(Brano proposto):
E niente, spero di essere stato più chiaro a 'sto giro, grazie in ogni caso per la risposta!

Ho due cose da dire, anzi tre:

1) "Una Poltrona per Due" è un capolavoro. Esigo la modifica di questa parte dell'articolo.

2) infinitejest è una secchiona

3) "Una Poltrona per Due" è un capolavoro. Mi impegnerò con tutto me stesso per ottenere l'espulsione del cosiddetto Signor_Darcy dal forum.

Elendil scrive:

Ho due cose da dire, anzi tre:

1) "Una Poltrona per Due" è un capolavoro. Esigo la modifica di questa parte dell'articolo.

2) infinitejest è una secchiona

3) "Una Poltrona per Due" è un capolavoro. Mi impegnerò con tutto me stesso per ottenere l'espulsione del cosiddetto Signor_Darcy dal forum.

Ho riso più del dovuto! XD

E ti dirò che "Una poltrona per due" lo vediamo sempre anche noi la vigilia di Natale!

P.S.: il Signor Darcy non si tocca!

(Record del dataset):
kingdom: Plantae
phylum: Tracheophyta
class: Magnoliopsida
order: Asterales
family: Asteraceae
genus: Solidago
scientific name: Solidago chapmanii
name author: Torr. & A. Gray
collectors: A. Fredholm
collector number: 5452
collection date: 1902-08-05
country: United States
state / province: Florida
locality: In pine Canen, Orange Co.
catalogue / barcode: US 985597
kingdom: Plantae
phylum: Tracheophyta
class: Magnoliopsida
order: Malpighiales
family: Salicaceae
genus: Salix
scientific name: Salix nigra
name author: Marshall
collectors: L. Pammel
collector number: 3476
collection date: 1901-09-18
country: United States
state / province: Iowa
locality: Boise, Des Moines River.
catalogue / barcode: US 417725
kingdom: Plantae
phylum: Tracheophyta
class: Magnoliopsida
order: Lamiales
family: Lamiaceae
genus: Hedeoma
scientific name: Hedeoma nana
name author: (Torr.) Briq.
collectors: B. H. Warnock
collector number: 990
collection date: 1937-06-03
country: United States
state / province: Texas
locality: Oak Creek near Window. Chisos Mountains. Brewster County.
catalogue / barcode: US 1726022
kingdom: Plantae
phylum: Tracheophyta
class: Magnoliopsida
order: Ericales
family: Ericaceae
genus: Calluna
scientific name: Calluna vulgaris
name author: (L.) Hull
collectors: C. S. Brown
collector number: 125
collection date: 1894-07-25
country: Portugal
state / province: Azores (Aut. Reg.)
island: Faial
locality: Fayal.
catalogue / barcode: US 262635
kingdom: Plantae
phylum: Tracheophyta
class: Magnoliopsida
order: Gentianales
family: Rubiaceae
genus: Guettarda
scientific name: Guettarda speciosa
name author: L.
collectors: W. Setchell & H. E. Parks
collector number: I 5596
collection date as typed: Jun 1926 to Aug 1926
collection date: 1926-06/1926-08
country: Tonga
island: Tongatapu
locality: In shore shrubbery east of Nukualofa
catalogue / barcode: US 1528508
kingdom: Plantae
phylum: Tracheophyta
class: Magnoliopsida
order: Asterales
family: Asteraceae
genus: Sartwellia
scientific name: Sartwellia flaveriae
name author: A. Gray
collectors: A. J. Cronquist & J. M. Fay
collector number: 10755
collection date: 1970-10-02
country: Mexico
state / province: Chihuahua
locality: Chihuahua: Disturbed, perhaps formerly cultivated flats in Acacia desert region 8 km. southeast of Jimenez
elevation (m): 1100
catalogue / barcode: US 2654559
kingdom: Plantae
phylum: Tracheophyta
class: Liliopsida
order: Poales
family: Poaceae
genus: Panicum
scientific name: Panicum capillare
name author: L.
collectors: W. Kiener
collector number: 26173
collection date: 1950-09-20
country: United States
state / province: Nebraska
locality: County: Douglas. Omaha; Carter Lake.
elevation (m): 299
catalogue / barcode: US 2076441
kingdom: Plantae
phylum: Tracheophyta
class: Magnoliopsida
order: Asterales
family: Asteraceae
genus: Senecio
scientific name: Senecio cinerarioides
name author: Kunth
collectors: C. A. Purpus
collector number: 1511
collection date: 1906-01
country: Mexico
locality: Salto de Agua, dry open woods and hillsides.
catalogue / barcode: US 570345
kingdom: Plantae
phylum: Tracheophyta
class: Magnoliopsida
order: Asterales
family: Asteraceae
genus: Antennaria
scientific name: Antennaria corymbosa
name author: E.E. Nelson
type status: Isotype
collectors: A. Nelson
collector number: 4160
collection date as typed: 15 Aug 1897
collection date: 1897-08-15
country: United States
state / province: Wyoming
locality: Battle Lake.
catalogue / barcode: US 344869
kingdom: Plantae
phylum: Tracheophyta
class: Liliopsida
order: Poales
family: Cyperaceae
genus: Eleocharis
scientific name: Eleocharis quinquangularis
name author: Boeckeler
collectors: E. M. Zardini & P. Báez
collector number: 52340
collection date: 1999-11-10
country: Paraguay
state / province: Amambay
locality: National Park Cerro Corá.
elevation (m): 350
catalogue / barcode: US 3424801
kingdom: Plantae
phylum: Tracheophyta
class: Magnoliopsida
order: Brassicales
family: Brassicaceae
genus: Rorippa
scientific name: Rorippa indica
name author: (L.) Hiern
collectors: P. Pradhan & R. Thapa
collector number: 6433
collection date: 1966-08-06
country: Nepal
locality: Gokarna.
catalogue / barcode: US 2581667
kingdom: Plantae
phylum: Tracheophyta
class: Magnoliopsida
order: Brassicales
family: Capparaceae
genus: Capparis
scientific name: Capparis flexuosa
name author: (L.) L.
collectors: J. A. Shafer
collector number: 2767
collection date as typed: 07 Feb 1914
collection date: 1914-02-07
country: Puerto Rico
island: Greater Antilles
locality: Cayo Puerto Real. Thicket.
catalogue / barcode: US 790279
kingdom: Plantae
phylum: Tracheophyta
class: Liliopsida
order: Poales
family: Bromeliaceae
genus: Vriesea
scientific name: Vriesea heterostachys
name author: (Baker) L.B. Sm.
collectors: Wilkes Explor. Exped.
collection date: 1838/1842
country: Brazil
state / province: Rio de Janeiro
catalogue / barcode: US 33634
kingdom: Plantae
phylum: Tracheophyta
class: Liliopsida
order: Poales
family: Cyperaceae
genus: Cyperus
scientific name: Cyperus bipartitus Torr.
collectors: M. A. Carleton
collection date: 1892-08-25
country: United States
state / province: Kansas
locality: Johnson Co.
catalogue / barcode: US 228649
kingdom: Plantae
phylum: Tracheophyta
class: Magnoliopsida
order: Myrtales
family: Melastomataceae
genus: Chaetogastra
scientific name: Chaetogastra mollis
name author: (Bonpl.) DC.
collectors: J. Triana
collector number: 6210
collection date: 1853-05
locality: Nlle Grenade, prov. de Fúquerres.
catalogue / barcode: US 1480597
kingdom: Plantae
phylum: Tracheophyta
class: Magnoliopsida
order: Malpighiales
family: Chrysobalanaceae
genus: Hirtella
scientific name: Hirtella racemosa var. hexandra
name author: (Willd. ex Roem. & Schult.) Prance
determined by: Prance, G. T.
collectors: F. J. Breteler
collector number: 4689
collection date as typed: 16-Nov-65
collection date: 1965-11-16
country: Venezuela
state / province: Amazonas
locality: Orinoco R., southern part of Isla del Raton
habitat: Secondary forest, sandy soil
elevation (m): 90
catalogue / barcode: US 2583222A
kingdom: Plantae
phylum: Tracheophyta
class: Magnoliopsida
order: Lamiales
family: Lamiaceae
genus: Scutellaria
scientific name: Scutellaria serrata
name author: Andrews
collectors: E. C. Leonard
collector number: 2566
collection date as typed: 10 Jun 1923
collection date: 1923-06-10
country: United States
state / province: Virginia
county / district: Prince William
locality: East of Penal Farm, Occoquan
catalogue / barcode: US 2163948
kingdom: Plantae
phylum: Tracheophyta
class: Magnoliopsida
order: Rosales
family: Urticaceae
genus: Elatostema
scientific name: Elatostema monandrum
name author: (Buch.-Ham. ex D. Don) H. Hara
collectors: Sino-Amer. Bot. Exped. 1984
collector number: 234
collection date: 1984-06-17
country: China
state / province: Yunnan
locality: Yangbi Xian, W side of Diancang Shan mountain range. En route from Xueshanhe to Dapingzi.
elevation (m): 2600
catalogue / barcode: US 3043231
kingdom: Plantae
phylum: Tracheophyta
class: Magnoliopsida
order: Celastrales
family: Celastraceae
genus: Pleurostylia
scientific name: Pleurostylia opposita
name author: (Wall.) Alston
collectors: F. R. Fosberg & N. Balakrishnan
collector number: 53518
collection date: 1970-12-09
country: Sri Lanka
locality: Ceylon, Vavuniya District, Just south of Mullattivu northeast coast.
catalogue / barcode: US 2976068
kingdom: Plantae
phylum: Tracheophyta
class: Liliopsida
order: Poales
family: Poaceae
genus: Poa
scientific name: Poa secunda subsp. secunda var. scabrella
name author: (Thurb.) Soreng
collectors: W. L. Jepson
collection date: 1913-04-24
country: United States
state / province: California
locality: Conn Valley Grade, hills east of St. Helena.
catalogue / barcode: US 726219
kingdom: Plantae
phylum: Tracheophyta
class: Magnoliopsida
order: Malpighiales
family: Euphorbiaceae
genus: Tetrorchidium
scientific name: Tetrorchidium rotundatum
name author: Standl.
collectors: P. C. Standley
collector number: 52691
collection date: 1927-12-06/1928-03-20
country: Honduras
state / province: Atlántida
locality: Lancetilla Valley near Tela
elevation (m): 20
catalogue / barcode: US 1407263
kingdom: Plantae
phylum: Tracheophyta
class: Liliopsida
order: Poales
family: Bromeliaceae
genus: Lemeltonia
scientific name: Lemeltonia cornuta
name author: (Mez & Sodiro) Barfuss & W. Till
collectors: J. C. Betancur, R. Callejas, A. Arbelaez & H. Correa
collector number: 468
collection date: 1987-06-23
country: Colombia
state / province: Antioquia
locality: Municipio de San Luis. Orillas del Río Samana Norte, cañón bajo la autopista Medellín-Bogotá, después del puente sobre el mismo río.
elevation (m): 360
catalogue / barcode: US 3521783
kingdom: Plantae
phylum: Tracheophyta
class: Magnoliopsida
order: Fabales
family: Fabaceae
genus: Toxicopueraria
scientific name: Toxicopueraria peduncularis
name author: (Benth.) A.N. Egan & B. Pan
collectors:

(Esercizi da svolgere):
1) Converti in una lista JSON di stringhe le righe dell'elenco, dall'inizio fino alla riga che contiene "locality: Boise, Des Moines River.", comprese entrambe. Usa una stringa per ogni riga e tralascia quelle vuote.
2) Scrivi il seguito del brano del forum su "Una poltrona per due", riprendendo dopo la sua ultima frase.

(Soluzioni degli esercizi):
1)
[
  "kingdom: Plantae",
  "phylum: Tracheophyta",
  "class: Magnoliopsida",
  "order: Asterales",
  "family: Asteraceae",
  "genus: Solidago",
  "scientific name: Solidago chapmanii",
  "name author: Torr. & A. Gray",
  "collectors: A. Fredholm",
  "collector number: 5452",
  "collection date: 1902-08-05",
  "country: United States",
  "state / province: Florida",
  "locality: In pine Canen, Orange Co.",
  "catalogue / barcode: US 985597",
  "kingdom: Plantae",
  "phylum: Tracheophyta",
  "class: Magnoliopsida",
  "order: Malpighiales",
  "family: Salicaceae",
  "genus: Salix",
  "scientific name: Salix nigra",
  "name author: Marshall",
  "collectors: L. Pammel",
  "collector number: 3476",
  "collection date: 1901-09-18",
  "country: United States",
  "state / province: Iowa",
  "locality: Boise, Des Moines River."
]

2)
@aitan_3: proseguendo il paragone coi Beatles, credo che Bus e Caylus siano tipo i Rolling Stones e i Beatles del piazzamento lavoratori. Nessuno dei due è il primo (infatti il primo è Keydom del 1998, un anno prima di Bus e sette anni prima di Caylus), ma entrambi danno ancora delle piste a un sacco di giochi nuovi. A riprova di ciò tra l'altro hanno avuto una nuova edizione di recente, Caylus con la versione modificata 1303 e Bus con quella della Capstone Games... certo che gli Splotter Spellen rimangono di nicchia, ma il fatto che per ora Bus sia l'unico gioco edito (anche) da un'altra casa mi sembra che sia una conferma di successo. 

 

Cioè gli Splotter sarebbero una band di cover blues ma con un grande frontman?

Per la seguente frase l'autore ha vinto un viaggio in treno fino in Africa e un costume da gorilla, speriamo che anche la compagnia sia di suo gradimento.

"Tant’è vero che anche una roba non particolarmente bella può diventare un classico: tipo Una poltrona per due, tanto per restare in tema."

Diesys scrive:

Articolo splendido, solo sulla questione se il termine "capolavoro" possa essere associato sempre nel microcosmo di ogni autore, avrei qualcosa da ridire. Ma anche nell'articolo il tema era posto più come spunto che come dato di fatto.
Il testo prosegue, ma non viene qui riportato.